Verschiedene Männer lachten, zunächst unterdrückt, doch dann in einer schier unbeherrschbar aufbrausenden Woge, der niemand Herr zu werden in der Lage schien. Bolitho berührte Keens Schulter.»Sie sollen es sich ruhig von der Seele schaffen. Es steht ihnen noch genug bevor. «Er sah, wie Pyper mit den anderen einstimmte, wie sich sein Gelächter in hilflose Tränen verwandelte, die ihm unbeachtet wie Regen übers Gesicht rannen. Nach einer Weile rissen sie sich zusammen, manche überrascht, andere beschämt, aber keiner machte eine Bemerkung über ihr Verhalten. Die Riemen begannen sich wieder zu heben und zu senken, und nach einer weiteren Stunde war die kleine Bucht im Dunst versunken, der die hinter ihnen liegenden Inseln wie mit einem Schleier verhüllte.
Dann ruhten sie sich aus, verteilten Verpflegung, tranken Wasser, blickten das Meer ringsum und einander in dumpfer Ergebenheit an.
Voraus und zu beiden Seiten wurden die Inseln seltener und kleiner. Sie würden wieder landen müssen, um Wasser zu finden und Nahrungsmittel zu sammeln. Und die ganze Zeit über begleitete die Sonne sie, strahlte sengend auf sie herab, verbrannte ihre Entschlossenheit, ihren Willen zu überleben. Und als die Nacht schließlich kam, brachte sie keine Linderung. Denn nach dem Schock ihres Erlebnisses auf der Insel und der Hitze des langen Tages schien die Luft kalt wie Eis, so daß die nicht an den Riemen Eingesetzten sich schaudernd vor Kälte eng zusammendrängten. Am nächsten Tag zeigte sich trotz aller Vorsicht wieder die gleiche Gefahr. Hinter der üppigen Vegetation einer Insel verfolgten wachsame Augen ihre behutsame Annäherung. Als sie sich bereitmachten, das Boot auf den Strand zu ziehen, wurden sie wieder angegriffen, zurückgetrieben und fast bewußtlos geschlagen von einem Hagel fliegender
Felsbrocken und Steine, bis sie gezwungen waren, sich in tieferes Wasser zurückzuziehen.
Bolitho beobachtete Keen und Pyper bei der Verteilung der Verpflegung und suchte auf den Gesichtern der anderen nach Anzeichen von Unmut oder Mißtrauen. Die Rationen mußten genau gleich groß sein. Nur eine Spur von Gier oder Begünstigung, und diese loyalen und disziplinierten Männer konnten wie blutgierige Wölfe übereinander herfallen. Wenn es ihnen nur gelungen wäre, sich vor ihrer Abfahrt mehr Lebensmittel zu beschaffen. Doch falls Raymond erfahren hätte, was sie beabsichtigten, sei es von seinen Wachen oder aus dem Dorf, wären sie nicht einmal bis zur Pier gekommen.

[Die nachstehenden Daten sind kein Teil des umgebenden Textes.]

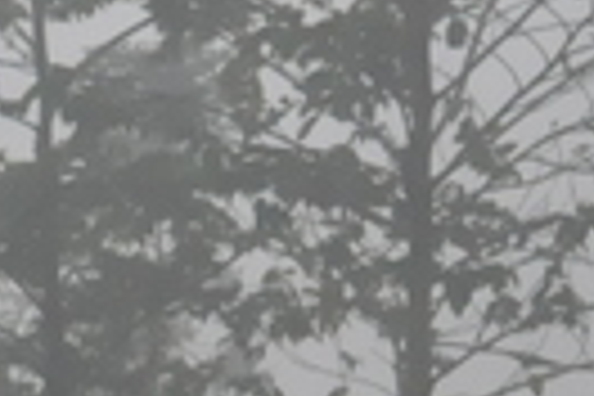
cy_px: 850
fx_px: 10510
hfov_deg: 3.2
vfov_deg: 2.2
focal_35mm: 637
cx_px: -752
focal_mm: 70
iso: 3200
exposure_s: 1/640
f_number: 20
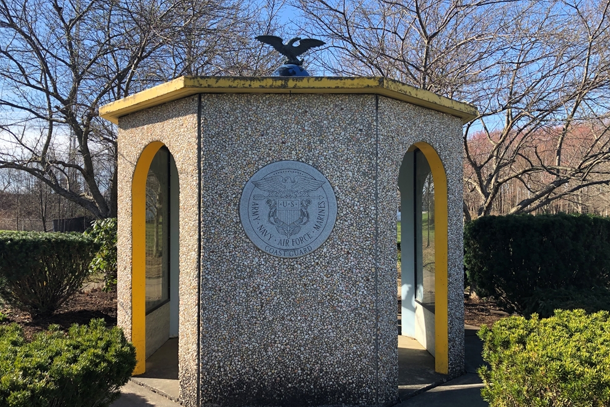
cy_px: 219
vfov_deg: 43.6
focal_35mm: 30
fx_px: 508
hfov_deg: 61.9
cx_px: 303
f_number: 1.8
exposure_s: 1/685
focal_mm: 3.99
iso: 20
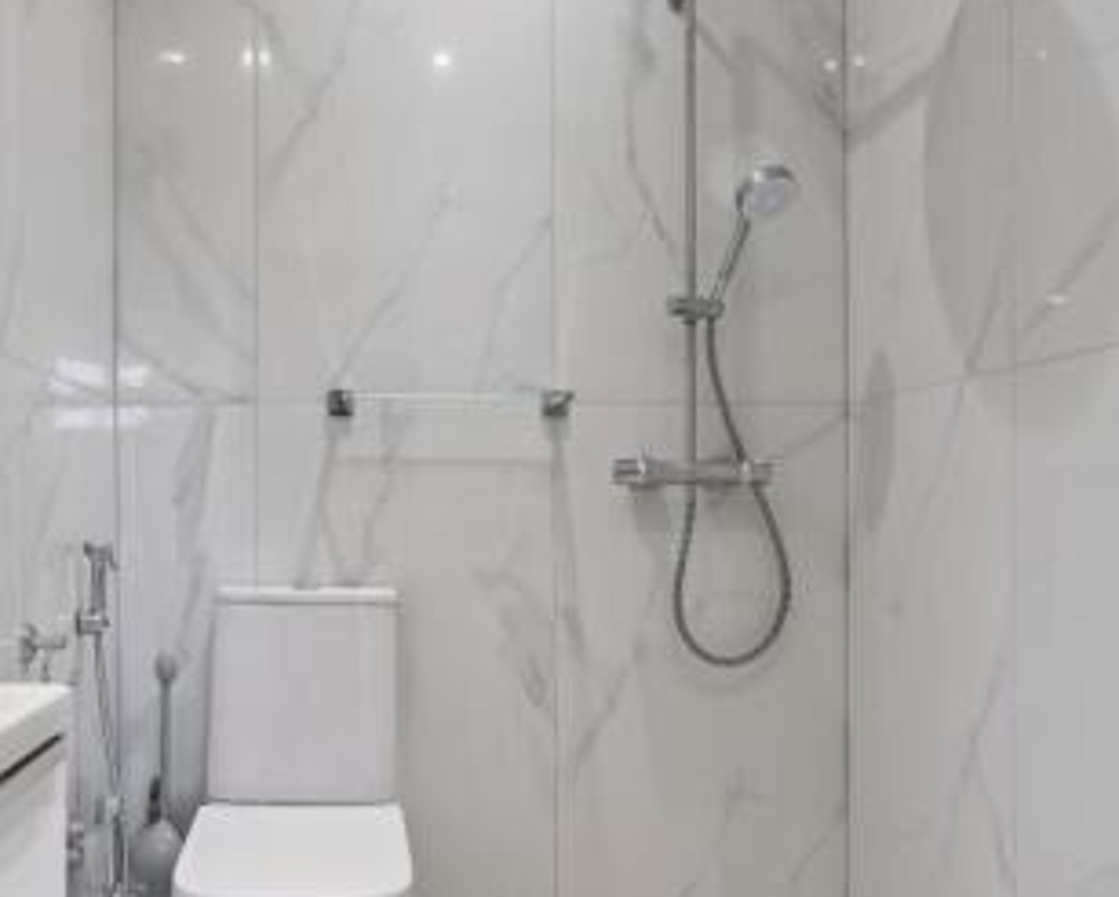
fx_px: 1060
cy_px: 483
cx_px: 403
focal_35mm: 32
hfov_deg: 54.8
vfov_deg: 45.8
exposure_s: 1/8
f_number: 5.6
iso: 320
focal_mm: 16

Blissett griff nach seiner Muskete.»Bitte um Feuererlaubnis, Sir. «Er beobachtete einen kreisenden Seevogel. Seine Augen waren plötzlich lebendig vor Jagdeifer.
Bolitho nickte.»Aber warten Sie, bis wir näher sind. Sonst bekommt unser Freund die Beute. «Er sah sich nach der verräterischen Rückenflosse um. Jetzt konnte er sich ohne Furcht oder Neugier mit ihr abfinden. Sie war nur ein Teil des Ganzen, ein Risiko mehr.